Mañana volverá a ocurrir lo que ya ocurrió hoy. Las cosas suceden cuando las aceptamos, y las aceptamos o nos las aceptamos cuando nos conciernen. Aceptaremos que nuestras libertades personales valen sólo en la medida de lo que valen las de nuestra comunidad. Que en cualquier escala de tamaño: ser humano, condominio, barrio, ciudad, país, mundo, el valor de las libertades individuales debe ser equivalente al de la comunidad.
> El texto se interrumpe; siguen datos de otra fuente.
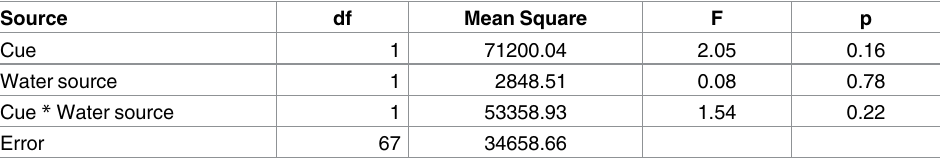
Table 1. Comparison of the total time spent in chambers by Pseudochromis fuscus within y-mazes injected with damage-releasedodours from Pomacentrus amboinensis or a control seawatercue, against a background of either healthy or dead-degraded coral treated water. This may be used as a proxy for motivation; n (healthy water source, damage-released odour) = 19, n (healthywater source,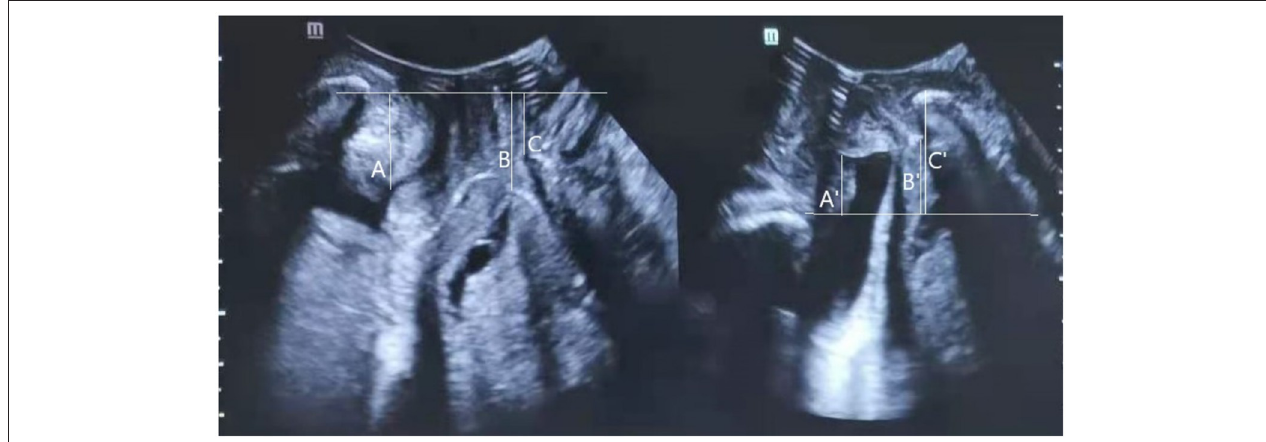
FIGURE 1 | Transperineal ultrasound image in the mid-sagittal plane demonstrating the measurement of the distance between the leading edge of the bladder neck (A at rest; A’ under Valsalva), cervix (B at rest; B’ under Valsalva), or rectal ampulla (C at rest; C’ under Valsalva), and the horizon line at the level of the posterior inferior margin of the pubic symphysis. Measurements cranial to the reference line are positive; those caudal to the line are negative. Bladder neck mobility (BNM), cervix mobility (CM), and rectum ampulla mobility (RAM), were calculated as the absolute difference between rest and Valsalva maneuver in the pubis-bladder neck, pubis-cervix, or pubis-rectum ampulla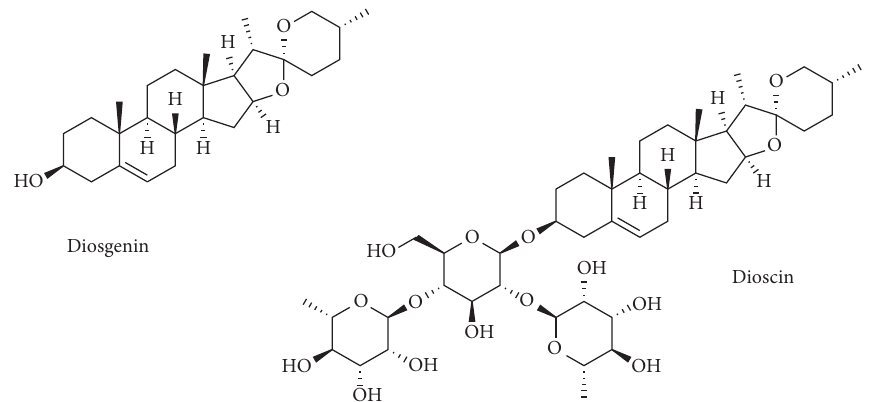
Figure 1: Chemical structures of diosgenin and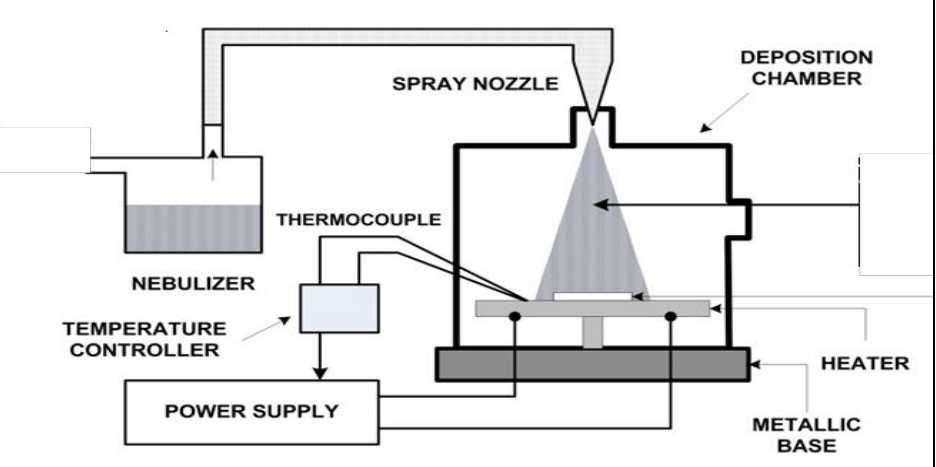
Figure 1: Schematic diagram for system set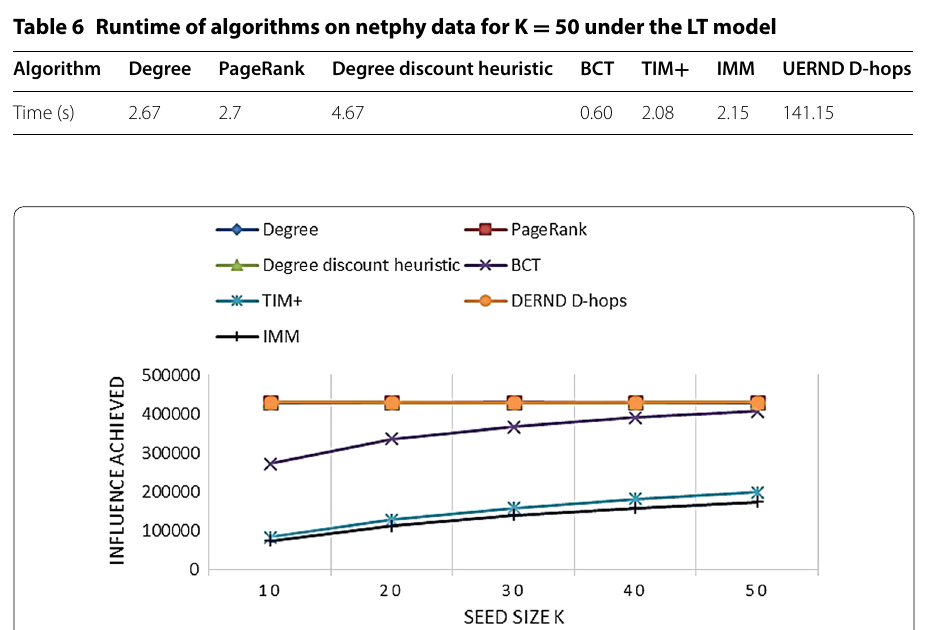
Fig. 5 Influence coverage of our algorithm under the IC model on Twitter data. Degree PageRank Degree discount heuristic BCT TIM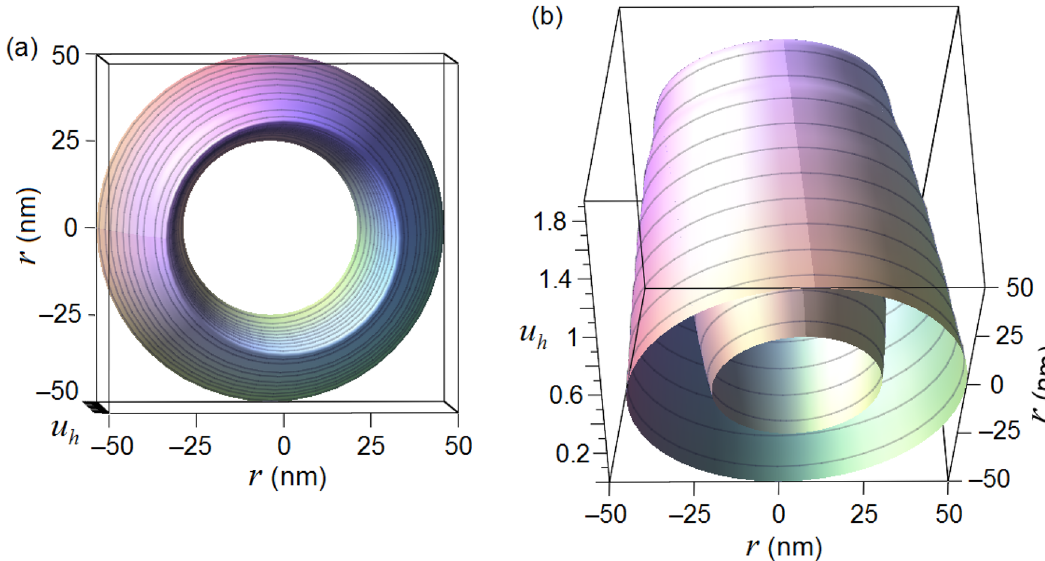
Figure 2. Ring spin isosurface (35) at the initial time t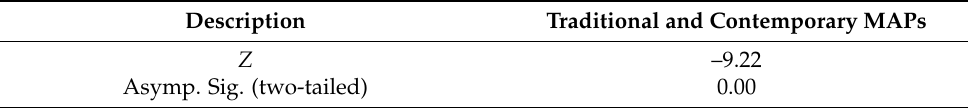
Table 4. Wilcoxon test: usage of traditional and contemporary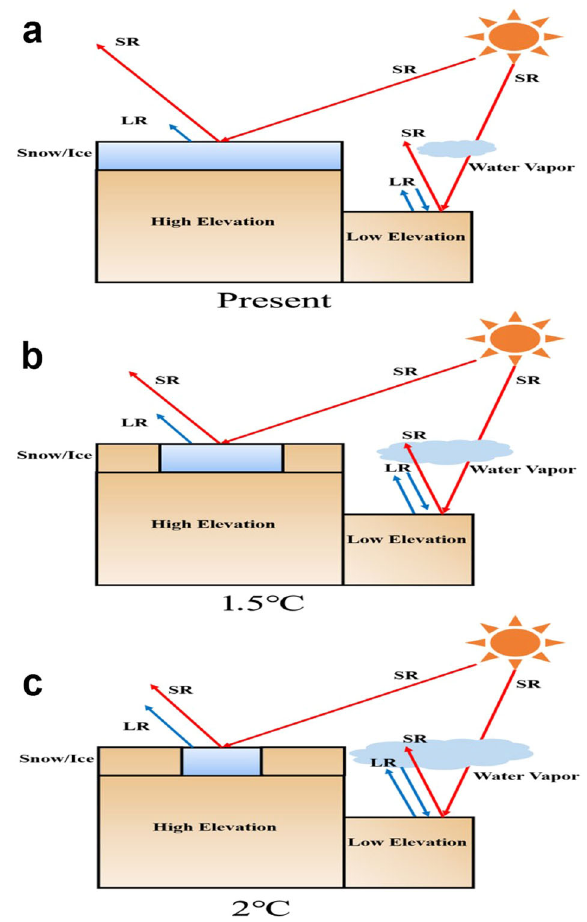
Fig. 6 Schematic fi gure of possible mechanisms responsible for robust elevation-dependent warming over the Tibetan Plateau at GW1.5 and GW2. SR and LR indicate shortwave radiation and longwave radiation fl uxes, respectively. It is adapted from Fig. 10 of You et al.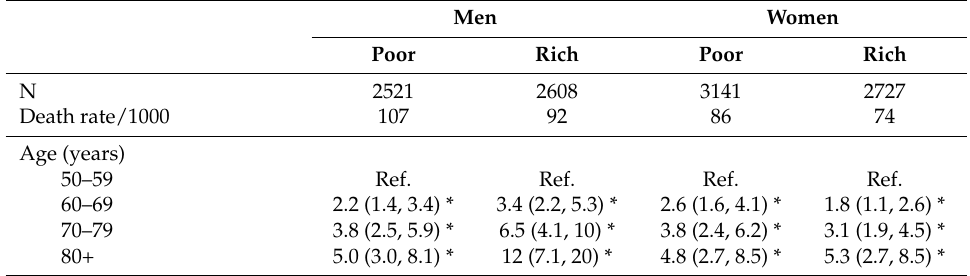
Figure 3. Plots of mortality hazard ratio (HR) with 95% confidence interval (shaded regions) from multivariate adjusted Cox regression analysis with restricted cubic splines of waist circumference. WHO-INDEPTH SAGE Purworejo longitudinal data (2007–2010).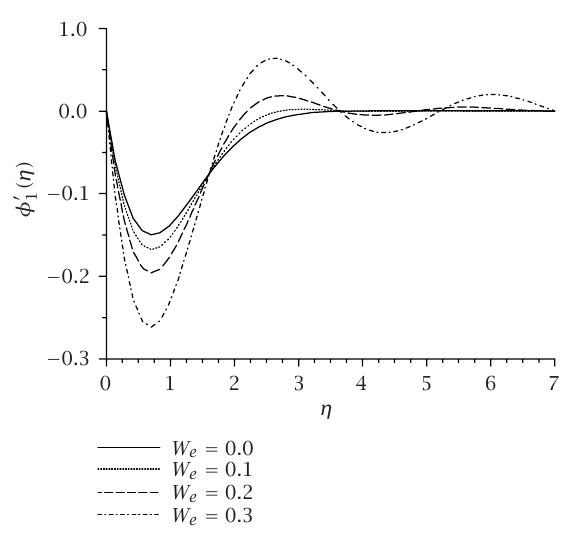
Figure 3.4 . Variation of φ (cid:6)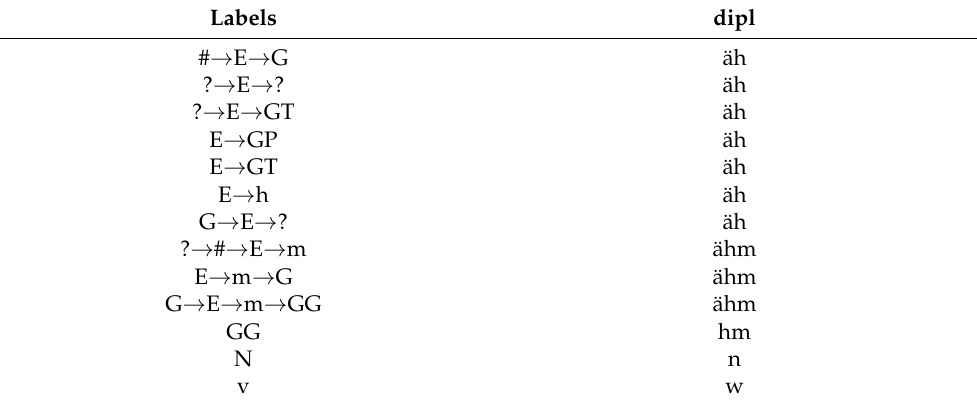
Table 4. Segment sequences for vocalic filler particles with n = 2.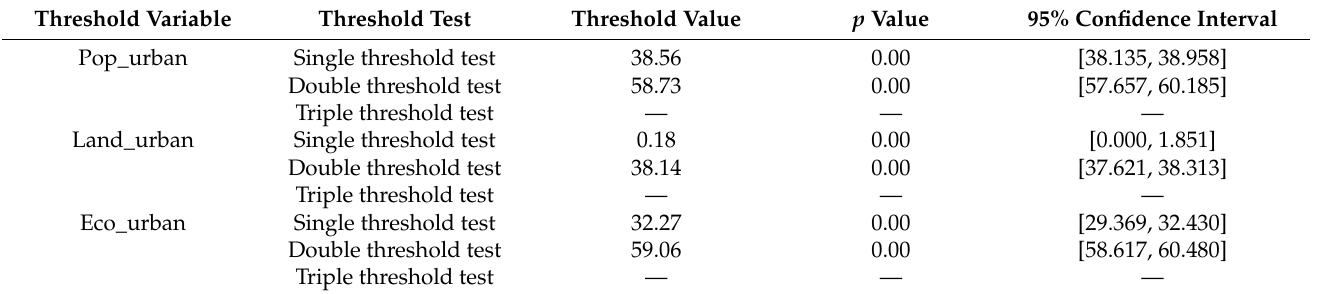
Table 6. Threshold estimates and test results.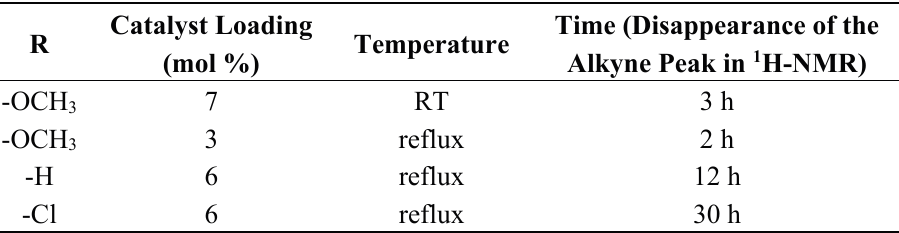
Table 1. Enyne Metathesis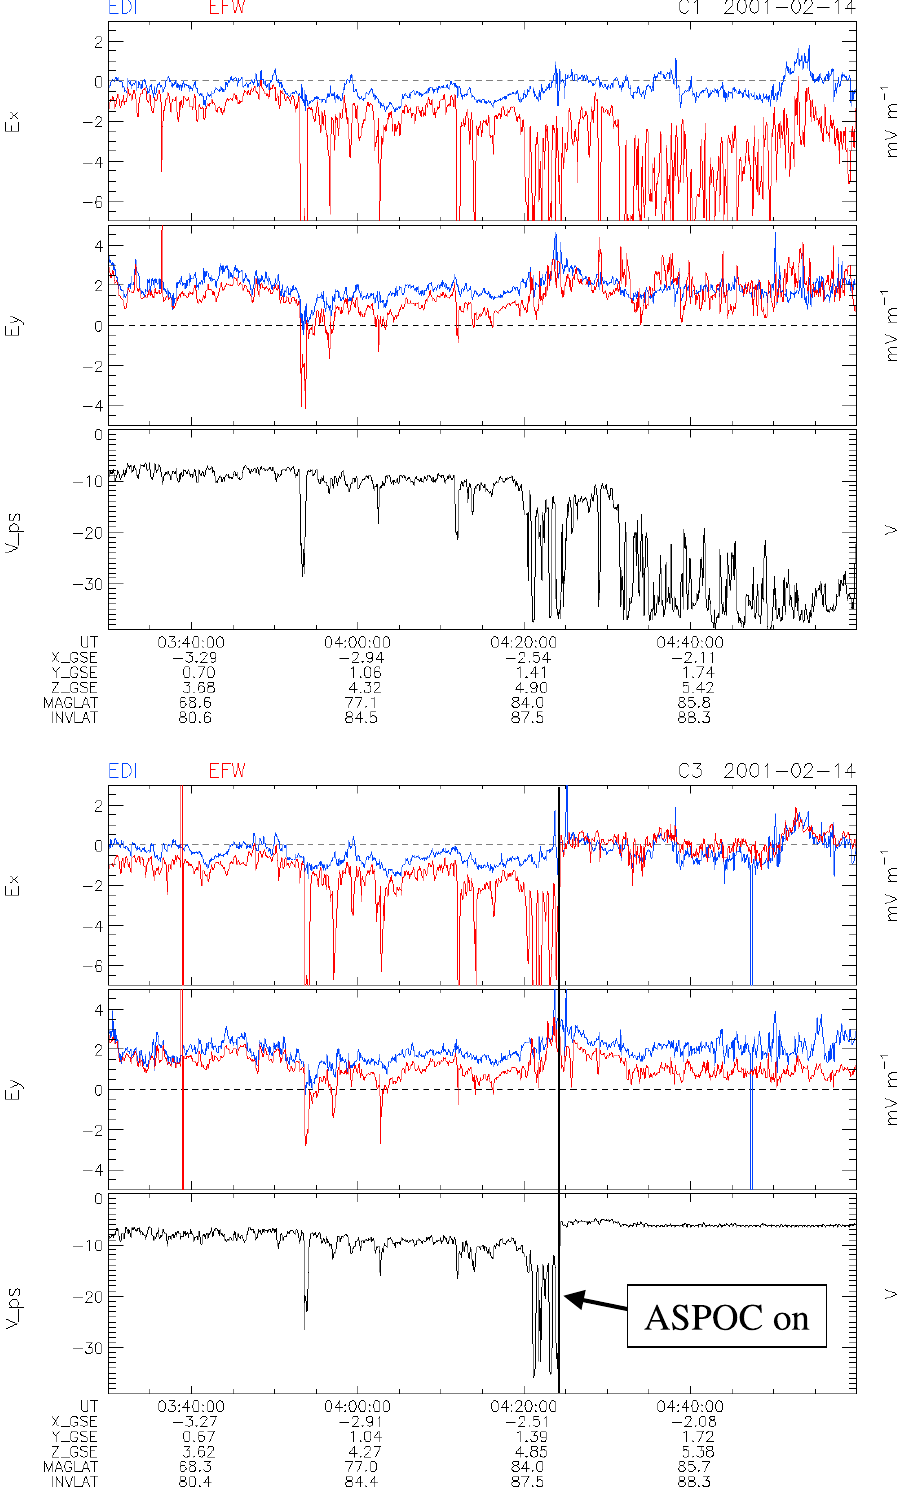
Fig. 13. Comparison of EFW (red) and EDI (blue) electric field spin plane components (DSI coordinates, close to GSE) for an event with a spurious electric field in the EFW data, for SC1 and SC3. On SC3, the artificial potential controller ASPOC is turned on at 04:24 UT, immediately alleviating the spurious E X in the EFW data on this spacecraft.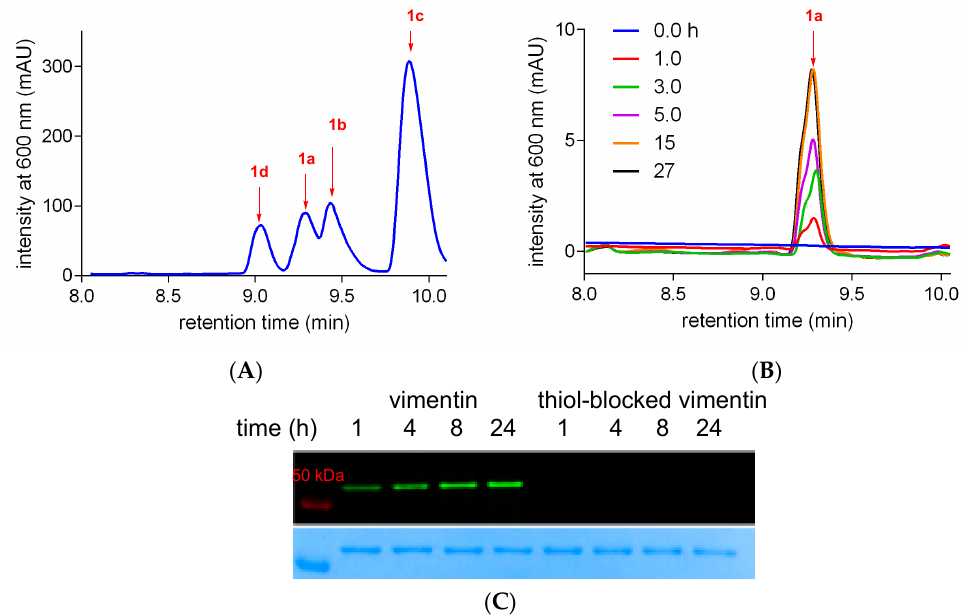
Figure 4. High-performance liquid chromatography (HPLC) analysis of ( A ) 200 μ M of each amino-acid-conjugate standard 1a – d in 50 mM pH 8.0 HEPES buffer; ( B ) kinetic study for 200 μ M of MHI-148 with 200 μ M of each amino acid ( N -acetyl- L -Cys, N -acetyl- L -Tyr, N α -acetyl- L -Lys, N ε -acetyl- L -Lys, and L -proline) in 50 mM pH 8.0 HEPES buffer incubating at 37 °C; ( C ) NIR fluorescent gel image of vimentin or 6-MA-blocked vimentin (1 μ M) incubated with MHI-148 (1 μ M) in 50 mM pH 7.24 HEPES buffer at different incubation times.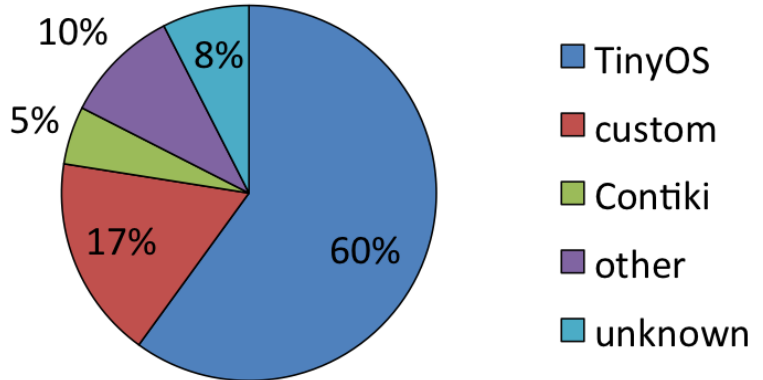
Figure 9. Operating systems used in analyzed deployments —Sixty percent of deployments use the de-facto standard: TinyOS. Seventeen percent use self-made or customized OSs.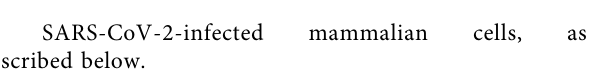
Frontiers in Chemistry |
Pienso en los fractales. Figuras geométricas que se caracterizan por la repetición al infinito de un mismo motivo en escalas cada vez más pequeñas. Un fractal es un conjunto que goza de la propiedad de la autosemejanza, es decir la unión de una cierta cantidad de partes que, al ampliarlas en un factor determinado, reproducen todo y pronto generan un grupo de copias de sí mismas a diferentes escalas. Los fractales tienen una estructura fina que revela sus detalles con cada amplificación, de modo tal que no es posible definir en forma clara y absoluta los límites y el interior. El interior de nuestros errores es un fractal. Desde el salmón que me como y mis ganas de probar a Batman hasta la hiperproducción. Si el interior de los errores humanos y de los sentimientos humanos es fractal, ¿podría serlo también el de nuestra libertad? Y si lo es el de nuestra libertad, ¿podría serlo también el de nuestra economía?
Así, ¿comprenderemos que tenemos la oportunidad, la necesidad de aplanar las desigualdades económicas entre persona y persona, entre región del mundo y región del mundo?
Yo mientras me quedo con Butman, el superhéroe de las adversativas, y también, tal vez, de las alternativas.